PIERRE MONDOU: «Comme recruteur, j’ai voyagé avec lui pendant 17 ou 18 ans. Il était notre mentor. Il n’était pas docteur en hockey, mais il avait du feeling et un très bon jugement. Durant les années 1970, il formait le duo parfait avec SCOTTY BOWMAN. C’est lui qui s’occupait de l’enseignement parce que Scotty ne nous parlait presque pas. Il a été extraordinaire avec les jeunes joueurs du Canadien».
STÉPHANE PILOTTE, recruteur des Ducks d’Anaheim: «J’étais avec Claude durant la dernière journée de sa vie. Nous avons souvent voyagé ensemble et il y a un tas d’histoires que je ne peux pas vous raconter, par respect pour lui. Il souhaitait rester dans L’OMBRE, mais il avait encore la passion du hockey. Il doit avoir vu plus de 150 parties cet hiver. Il analysait le travail de tous les joueurs sans exception, souvent jusqu’à minuit le soir, et il avait toujours le bon conseil. Il voulait aider les jeunes à réussir».
CHRIS NILAN, le Yankee Boy à Piton: «Je n’oublierai jamais ce que Claude a fait pour moi. Il ne me regardait pas juste comme un batailleur. Il croyait tellement en moi qu’il m’a aidé à connaître une saison de 21 buts».
RICHARD DUVAL, son neveu: «Il était tellement passionné et il aimait tellement le Canadien. Claude était un homme généreux et un rassembleur. Il m’a souvent parlé de ses exploits au baseball durant sa jeunesse. Il en a frappé des circuits par-dessus le cinéma Rex!»
JULIEN DUPONT, ancien joueur des Cataractes de Shawinigan: «J’étais souvent avec lui. J’ai dû insister pour qu’il assiste aux funérailles de Jean Béliveau. Il était un «loner», un homme profondément religieux».
SERGE GRÉGOIRE, de Sherbrooke: «J’ai été son coéquipier dans la catégorie bantam au début des années 1950. On jouait pour l’équipe du Marché Jacques. Claude était tout un joueur de hockey. Il possédait un excellent coup de patin et un puissant lancer. Je suis certain qu’il aurait joué dans la Ligue nationale s’il n’avait pas perdu un oeil accidentellement à Belleville, Ontario.
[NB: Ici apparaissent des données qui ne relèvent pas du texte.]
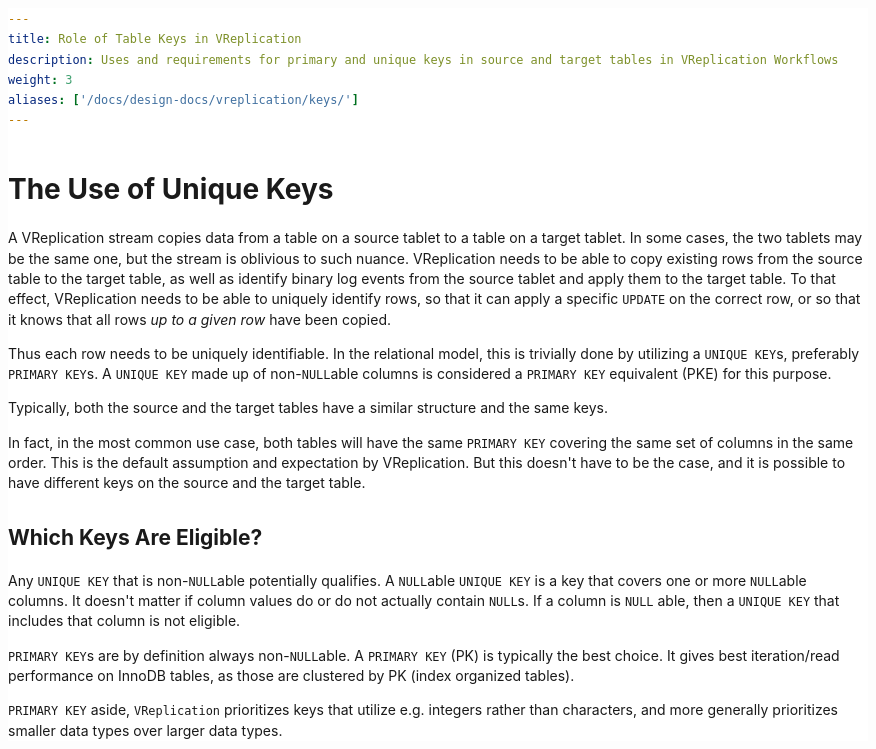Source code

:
 ```yaml
---
title: Role of Table Keys in VReplication
description: Uses and requirements for primary and unique keys in source and target tables in VReplication Workflows
weight: 3
aliases: ['/docs/design-docs/vreplication/keys/']
---
```


# The Use of Unique Keys

A VReplication stream copies data from a table on a source tablet to a table on a target tablet. In some cases, the two
tablets may be the same one, but the stream is oblivious to such nuance. VReplication needs to be able to copy existing
rows from the source table to the target table, as well as identify binary log events from the source tablet and
apply them to the target table. To that effect, VReplication needs to be able to uniquely identify rows, so that it
can apply a specific `UPDATE` on the correct row, or so that it knows that all rows _up to a given row_ have been copied.

Thus each row needs to be uniquely identifiable. In the relational model, this is trivially done by utilizing a `UNIQUE KEY`s,
preferably `PRIMARY KEY`s. A `UNIQUE KEY` made up of non-`NULL`able columns is considered a `PRIMARY KEY` equivalent (PKE)
for this purpose.

Typically, both the source and the target tables have a similar structure and the same keys.

In fact, in the most common use case, both tables will have the same `PRIMARY KEY` covering the same set of columns in
the same order. This is the default assumption and expectation by VReplication. But this doesn't have to be the case,
and it is possible to have different keys on the source and the target table.

## Which Keys Are Eligible?

Any `UNIQUE KEY` that is non-`NULL`able potentially qualifies. A `NULL`able `UNIQUE KEY` is a key that covers one or
more `NULL`able columns. It doesn't matter if column values do or do not actually contain `NULL`s. If a column is `NULL`
able, then a `UNIQUE KEY` that includes that column is not eligible.

`PRIMARY KEY`s are by definition always non-`NULL`able. A `PRIMARY KEY` (PK) is typically the best choice. It gives best
iteration/read performance on InnoDB tables, as those are clustered by PK (index organized tables).

`PRIMARY KEY` aside, `VReplication` prioritizes keys that utilize e.g. integers rather than characters, and more generally
prioritizes smaller data types over larger data types.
Au baseball, il avait assez de talent pour être invité au camp des recrues des Indians de Cleveland».
FRANÇOIS (Lou) OUIMET, de la Ligue des Bons Vivants à Montréal-Est: «Nous étions souvent avec Claude à l’Hippo-Club de Boucherville. Il adorait les courses sous harnais et discuter de hockey avec ses amis. Il n’a jamais digéré d’avoir été mis de côté par la direction du Canadien à la fin des années 1990. Ça lui a brisé le coeur».
P.S. Victoire de 2-1 contre les Maple Leafs en tirs de barrage. Rien pour écrire à sa mère! Bon dimanche.